Dmytro Reva’s photograph is on the screen when the presenter muses about the possible reasons why “intellectuals become ordinary bombers” and how “we are dealing with a new type of terrorist”. 

Then the presenter claims that “During our investigation we learned that two of the arrested men – Viktor Sukachev and Dmitry Reva – previously worked in the team of a member of the opposition.We were also able to establish that the wrongdoers had in his name corresponded with the head of the Dnipro Hydro-Electric and Zaporizhya Nuclear Power Stations … You can fully agree that having arrested the group of terrorists, the law enforcers have averted an even greater danger for millions of our citizens…”

 The first instance court on 4 April agreed that these and other elements of the film were false and defamatory, and ordered that both UTV-1 and the film producer VTV issue retractions.  They appealed and two months later the Kyiv Court of Appeal found that there had been no defamation.

 Public watchdog with a difference

The appeal court ruling refers to the media’s right to value judgments, including, presumably, judging a person to be a terrorist before the court has passed sentence.  The judges chose to ignore the fact that Reva’s photo accompanied assertions regarding “terrorists” which were presented as undisputed fact. It found that Reva had not been defamed since his name was not given in the specific offending utterances, including the falsified text messages.  In the claims about correspondence from the opposition MP’s headquarters, the court treats the first – factually undisputed - sentence as entirely separate. Since the next sentence speaks of “wrongdoers”, without giving the names, the court asserts that this cannot be said to refer to Reva.  It even says that the film producer is encouraging viewers “to form their own opinion”.

This sounds marvellous, as do the references to provisions in national legislation on media freedom, the European Convention and European Court of Human Rights case law.  We are reminded, for example, that the Court in Strasbourg has on many occasions stressed the importance of the media’s role as public watchdog.

The problem is that the Ukrainian court has turned everything on its head and not one of the four cases it cites supports its position. Nor could they since the role of a public watchdog is to protect the public’s right to know, not to manipulate and mislead its audience   The film in question, which claims to be a documentary, consciously distorts evidence and presents fictitious assertions as “journalist investigations”.  Its showing, especially given the assertions about links with an opposition MP, just before the elections, was already worrying. The Court of Appeal’s ruling can only fuel this concern. 

Dangerous role

Under President Yanukovych television channels in general, and UTV-1 in particular have become increasingly bland, lacking in balance and show a pronounced tendency to muffle or distort stories which could put those in power in a bad light.

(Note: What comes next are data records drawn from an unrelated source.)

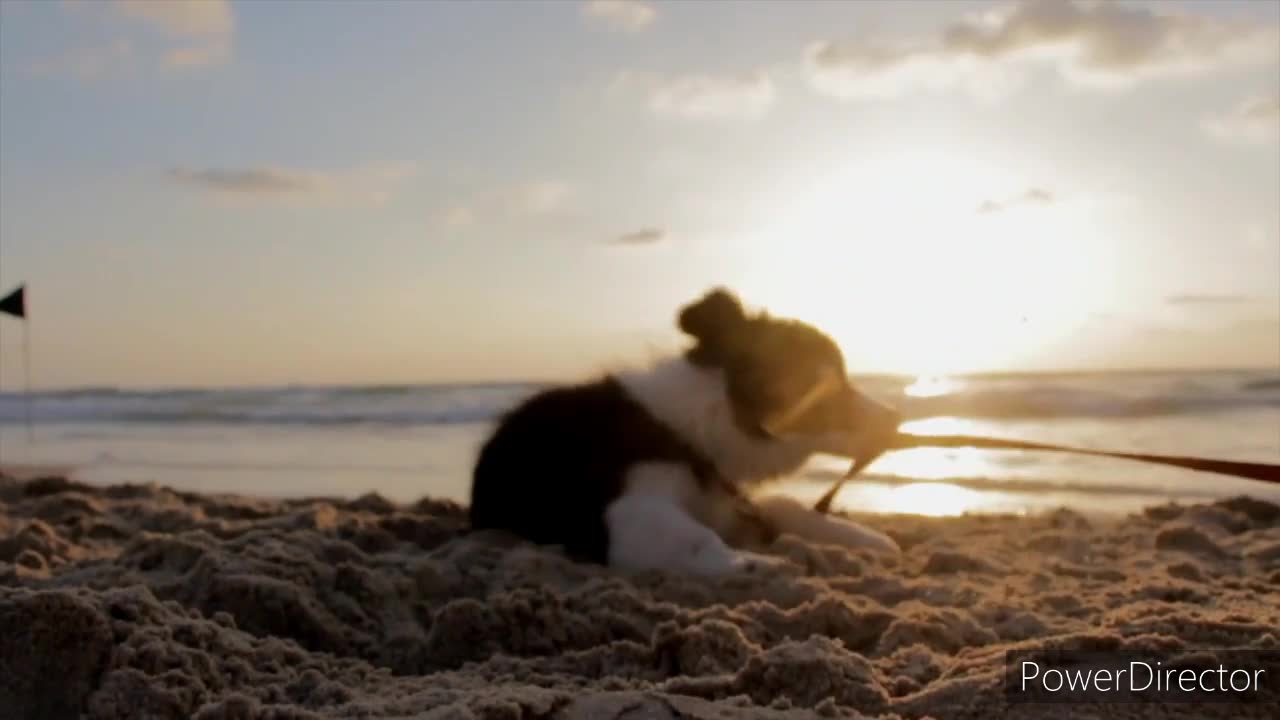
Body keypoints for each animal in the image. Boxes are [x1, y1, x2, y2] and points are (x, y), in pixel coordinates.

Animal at [471, 288, 901, 573]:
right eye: (833, 391)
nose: (896, 416)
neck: (699, 425)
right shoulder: (630, 511)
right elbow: (698, 539)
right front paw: (751, 563)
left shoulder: (728, 505)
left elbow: (788, 507)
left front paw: (864, 538)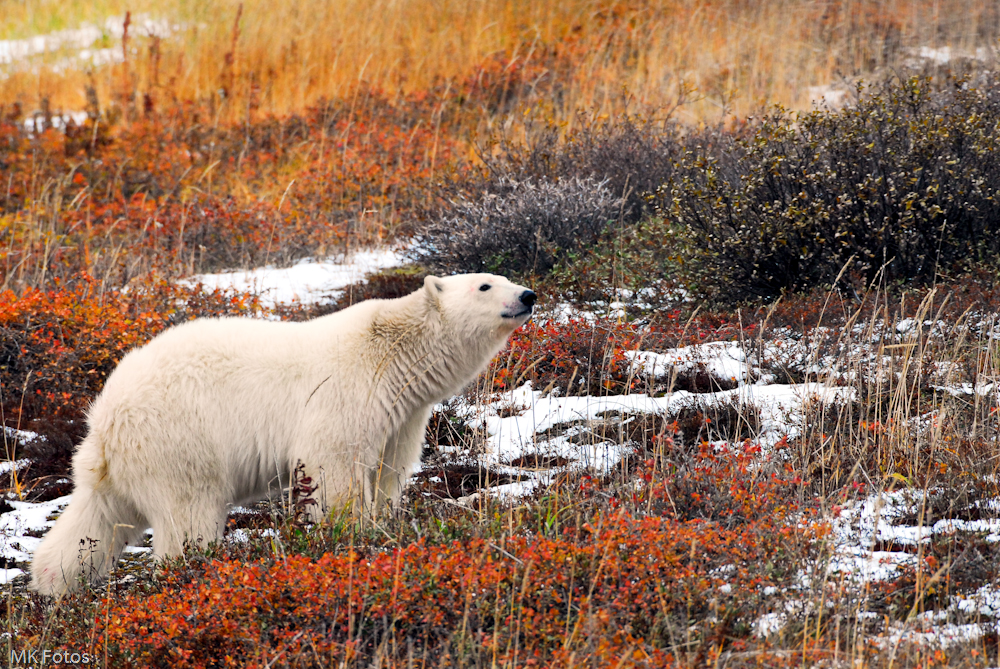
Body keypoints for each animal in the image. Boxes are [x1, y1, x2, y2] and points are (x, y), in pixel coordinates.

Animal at [31, 272, 536, 596]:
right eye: (485, 285)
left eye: (502, 276)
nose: (529, 295)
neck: (392, 357)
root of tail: (105, 419)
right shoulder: (344, 395)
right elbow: (334, 468)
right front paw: (353, 534)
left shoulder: (402, 416)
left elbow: (388, 472)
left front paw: (385, 523)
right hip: (179, 443)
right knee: (188, 517)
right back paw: (190, 572)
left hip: (129, 465)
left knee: (94, 521)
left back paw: (52, 584)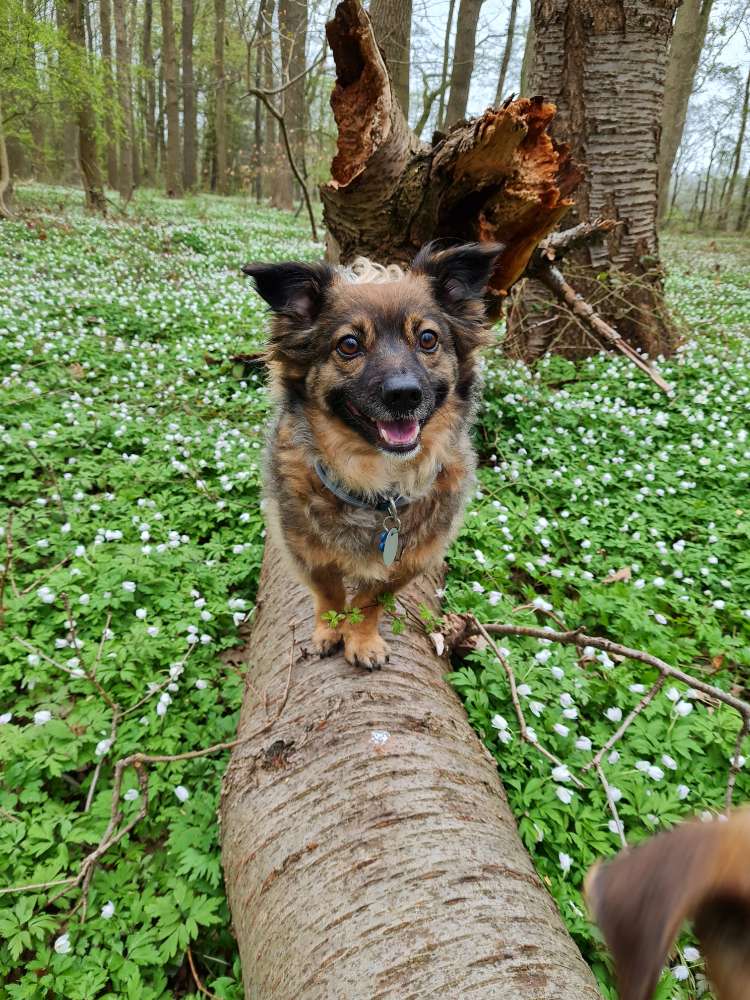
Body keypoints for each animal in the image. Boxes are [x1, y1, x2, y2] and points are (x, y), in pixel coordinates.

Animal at [245, 239, 506, 668]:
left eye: (428, 339)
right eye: (349, 345)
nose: (404, 395)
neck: (377, 481)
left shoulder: (410, 560)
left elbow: (371, 601)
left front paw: (362, 639)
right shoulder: (306, 551)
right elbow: (330, 593)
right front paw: (329, 631)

The last few months have seen a number of changes in media ownership with most of the new owners of major television or printed press outlets being people close to the President and those around him (most notably Serhiy Lyovochkin, Head of the President’s Administration).  The last more or less independent TV channel TVi, and journals, including Forbes Ukraine.  all of which had been critical of the present regime, are all now in new hands.  Civic and media organizations have suggested that the media are being brought into line before the 2015 Presidential elections.

State-owned UTV-1 has on very many occasions, especially with respect to the prosecutions of former Prime Minister and opposition leader Yulia Tymoshenko, appeared to work in close cooperation with members of the government and law enforcement bodies.   

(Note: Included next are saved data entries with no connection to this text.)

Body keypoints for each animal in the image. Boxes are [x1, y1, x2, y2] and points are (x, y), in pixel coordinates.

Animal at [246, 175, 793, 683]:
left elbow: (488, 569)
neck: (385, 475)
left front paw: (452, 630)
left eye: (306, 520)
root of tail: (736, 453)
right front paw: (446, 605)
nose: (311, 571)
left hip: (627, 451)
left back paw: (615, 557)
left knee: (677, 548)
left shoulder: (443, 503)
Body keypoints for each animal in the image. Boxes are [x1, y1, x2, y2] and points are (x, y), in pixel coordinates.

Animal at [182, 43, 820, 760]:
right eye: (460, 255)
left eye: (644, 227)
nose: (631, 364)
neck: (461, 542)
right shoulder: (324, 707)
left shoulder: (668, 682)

The court’s endorsement of UTV-1’s role as investigator and judge, and lack of concern about the questionable methods used to shape public opinion about a criminal case are an alarming precedent. With Presidential elections on the horizon, a green light has been given to circulation via the media of false information about political opponents, inconvenient journalists, civic organizations, etc. This is a powerful and dangerous weapon.